▸ **Enunciado**
No texto sobre as leituras de 2020, reescreva o trecho entre "Leituras de 2020." e "dosar o tempo).", inclusive, substituindo "faculdade" por "universidade".

▸ **Texto para análise**
·····

A larga experiência do humano em um mundo estreito

 




Leituras de 2020. Eu que sempre escrevi proporcionalmente mais poesia e sempre fui mais leitor de prosa, ano passado me embrenhei novamente na poesia, como leitor. O mais curioso é que não foi intencional, apenas leituras intuitivas, e só fui me dar conta dessa estatística ao fazer o levantamento dos livros do período. 

Alguns são releituras e contato com novas traduções de coisas lidas ainda na faculdade, outros estão faltando porque já foram pra doação, outros-lá não são exatamente de literatura ou não listei porque parei na metade do texto.  (Agora sou desses que não costumam ler até o final tudo que lhes cai nas mãos. Coisas da idade e de uma forma particular de dosar o tempo).

Surpreso com a constatação, de repente imagino que não é mero acaso, essa reaproximação com a poesia. Algo de inconsciente aí. Independente de estilo, temática e fluência, a poiesis traz em si como potência a intenção da descoberta e exploração de mundos, vai mais fundo naquilo em que a prosa eventualmente parece temer. E em mim alguma coisa por dentro, encurralada por um mundo exterior excepcionalmente hostil, tava buscando esse um-o-quê que tem na poesia e rareia na prosa. 

Resultado desafiador: esse um-o-quê não é a resposta como lugar e nem existe como objeto. Mas está lá, sensível como movimento. Eu precisava me lembrar. Ele é justamente o que constitui o processo da criação poética. Quando falamos de versos, o não-chegar é talvez a característica que mais nos restitui ao humano que havia se perdido no mundo máquina, e abre portas para um processo de construção, mais que a um dado resultado.

O bom escritor, na prosa, terá contado com riqueza uma ótima história. O poeta não tem a esperança desse consolo, porque sua obra não pressupõe narrativas. Cada poema é universo (aberto ou fechado) em si mesmo. Se alcançar seu melhor resultado, o poeta terá abrido portas e ainda assim suportado alguma frustração de não alcançar a totalidade . Isso o o fará continuar, infatigável, se for forte. Ou quem sabe alegre e renovado se compreender como os trágicos gregos algo do sentido dionisiaco da arte poética: a totalidade mesma não existe, é uma abstração e o grande feito foi ter realizado um verso, que seja.

O maior temor dos prosadores sendo a perda do controle, o controle em algum grau instilando o sentido. Ora, e se a vida mesma, como sempre lembrou Camus, é de si algo sem sentido? Sua raiz assim aparecendo mais ao nu do dia com uma crise gigantesca que afeta de uma forma ou de outra toda a humanidade, fazendo mesmo se questionar a realidade de sua existência enquanto coisa ou, no mínimo, seus fictícios limites ?

·····

▸ **Listagem fornecida**
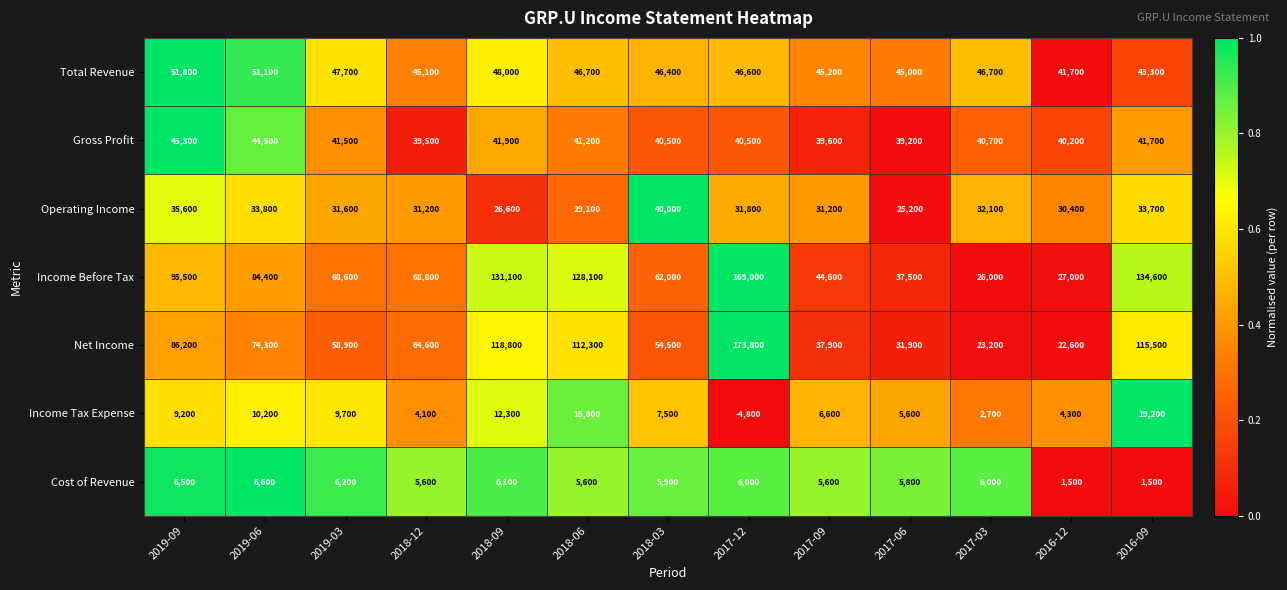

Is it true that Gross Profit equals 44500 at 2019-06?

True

·····

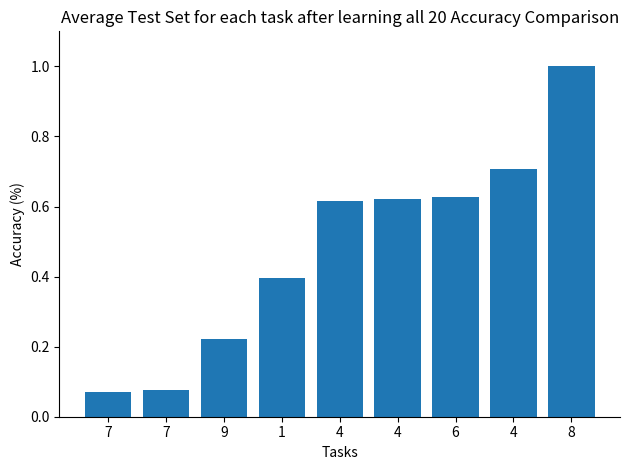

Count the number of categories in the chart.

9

·····

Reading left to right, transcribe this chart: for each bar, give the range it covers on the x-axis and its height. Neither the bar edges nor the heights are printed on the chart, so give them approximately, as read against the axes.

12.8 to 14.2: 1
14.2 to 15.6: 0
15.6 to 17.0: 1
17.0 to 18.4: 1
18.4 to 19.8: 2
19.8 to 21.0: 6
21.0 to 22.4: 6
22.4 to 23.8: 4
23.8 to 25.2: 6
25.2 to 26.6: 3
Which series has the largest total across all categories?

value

·····

▸ **Resposta**
Leituras de 2020. Eu que sempre escrevi proporcionalmente mais poesia e sempre fui mais leitor de prosa, ano passado me embrenhei novamente na poesia, como leitor. O mais curioso é que não foi intencional, apenas leituras intuitivas, e só fui me dar conta dessa estatística ao fazer o levantamento dos livros do período. 

Alguns são releituras e contato com novas traduções de coisas lidas ainda na universidade, outros estão faltando porque já foram pra doação, outros-lá não são exatamente de literatura ou não listei porque parei na metade do texto.  (Agora sou desses que não costumam ler até o final tudo que lhes cai nas mãos. Coisas da idade e de uma forma particular de dosar o tempo).